A handful of pure functions — useful inside or outside of AuthClient.
JWT helpers
decodeJwt(token) => DecodedJwt | null
Non-verifying decoder. Reads the payload of a JWT string. Returns null for malformed tokens.
DecodedJwt has the standard claims (sub, exp, iat) plus the library's (userId, sessionId, tenantId).
isTokenExpired(token, thresholdSeconds?) => boolean | null
null for invalid input. thresholdSeconds optional — isTokenExpired(token, 60) returns true 60 seconds before actual expiry.

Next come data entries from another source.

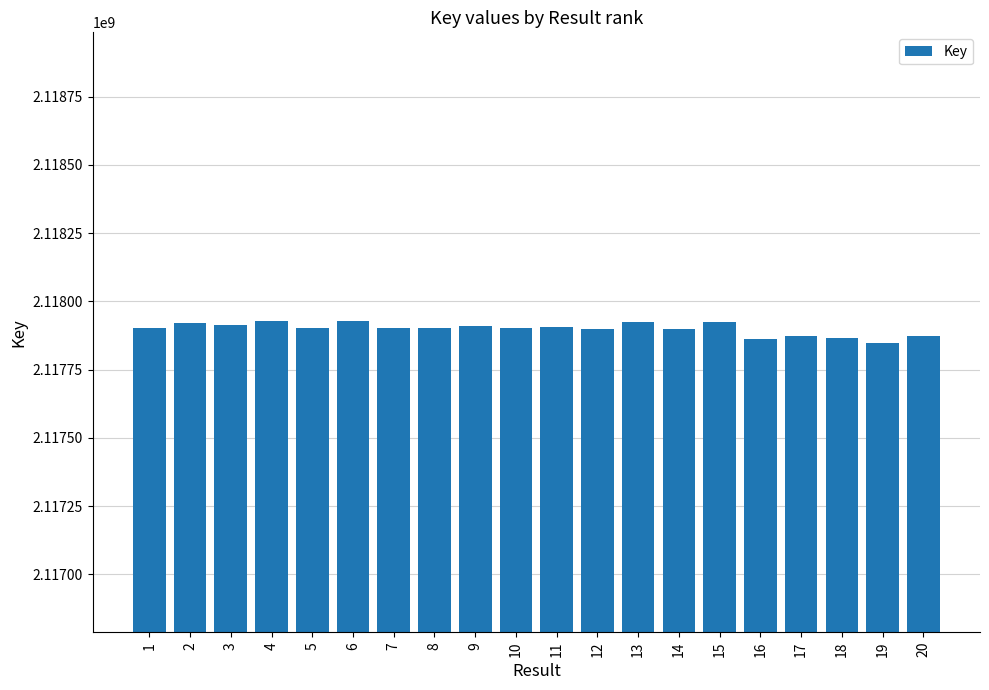

The chart shows a value of 2117847436 at 19. True or false?

True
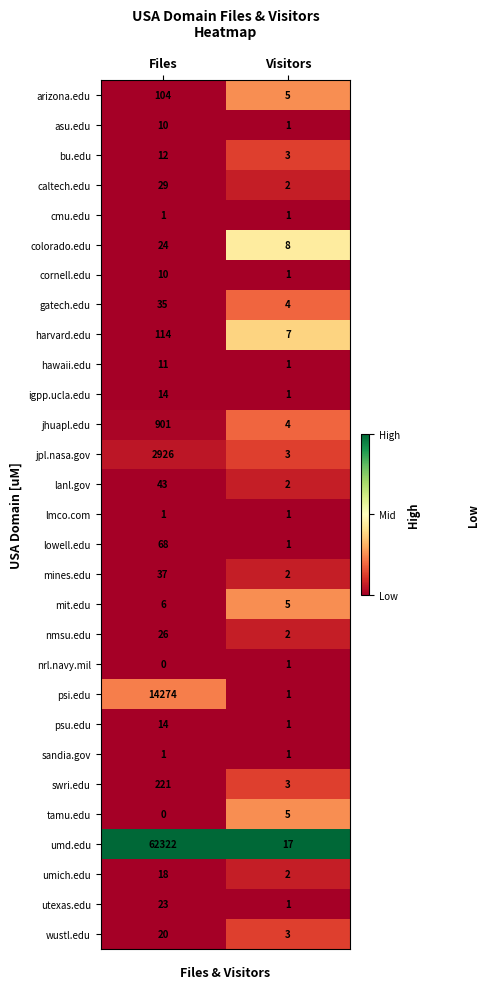

What is the sum of the mit.edu values at Visitors and Files?

11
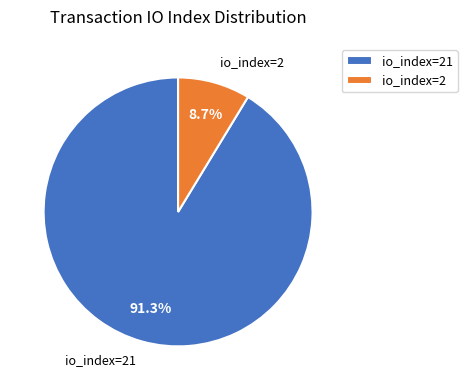

To the nearest percent, what is the average slice percentage?

50%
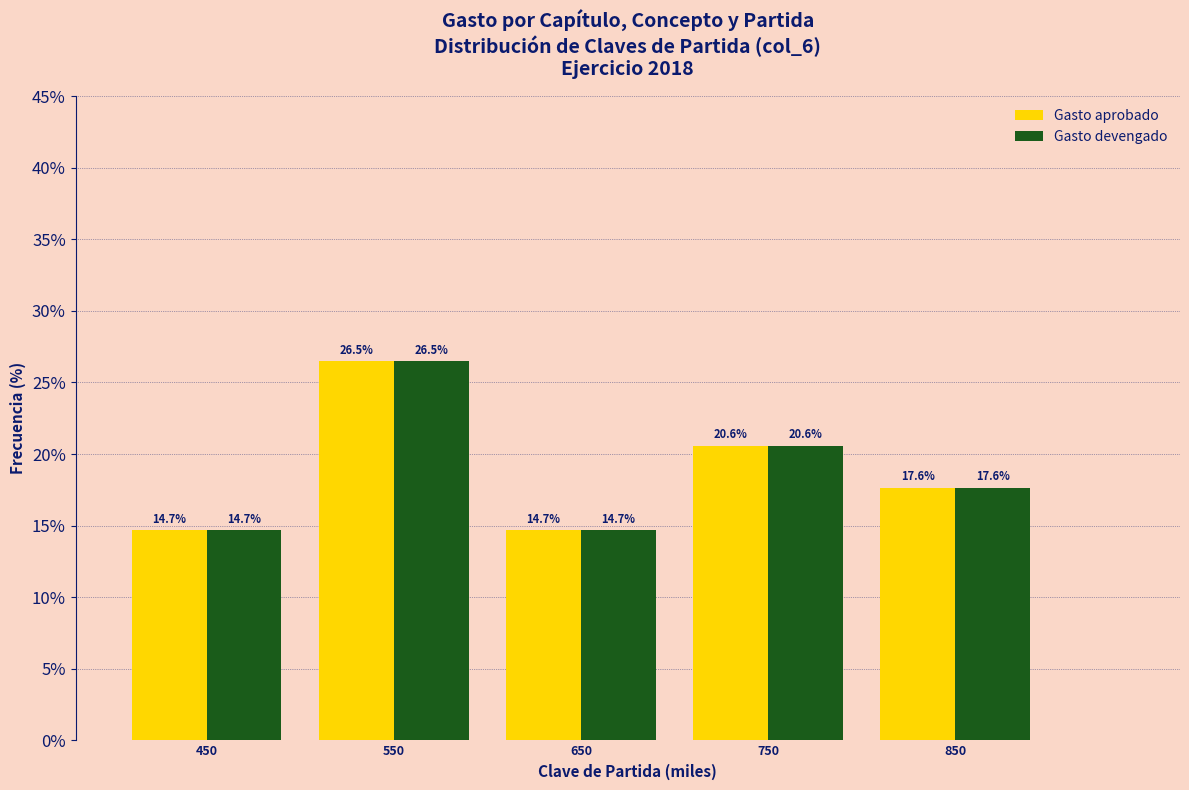

Reading left to right, transcribe all the data shown in this chart.

Gasto aprobado: 14.7	26.5	14.7	20.6	17.6
Gasto devengado: 14.7	26.5	14.7	20.6	17.6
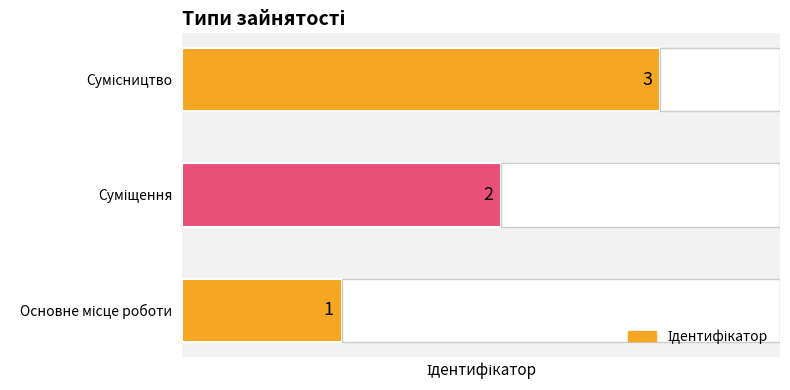

What is the difference between the values at Основне місце роботи and Сумісництво?

2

getTokenExpirationDate(token) => Date | null / getTokenTimeToExpiry(token) => number | null
Convenience around the same data.
getUserIdFromToken(token) => string | null
Reads userId, sub, or user_id claim — whichever is present.
Role / permission helpers
hasAnyAccess returns true if the user has any of the listed roles or any of the listed permissions. hasAllAccess requires all.
Refresh primitives
These are exported because some apps want to instrument them — typically you don't touch them.
RefreshQueue— prevents N concurrent 401s from triggering N refresh calls.RetryTracker— ensures every original request retries at most once.
See Sessions & Tokens for how they fit together.
Event emitter
Re-exported from @ackplus/nest-auth-client for advanced cases:
EventEmitter— generic typed emitter.createAuthEventEmitter()— returns an emitter typed forAuthEvents.
Identifier normalization
For consistent lookups across email/phone shapes, the server exports normalizedEmail and normalizedPhone. They're not on the client SDK — keep normalization on the server side so the source of truth is the database, not the form.
If you need the same normalization on the client (e.g. to deduplicate before sending), copy the rule into your form layer; don't try to import the server function.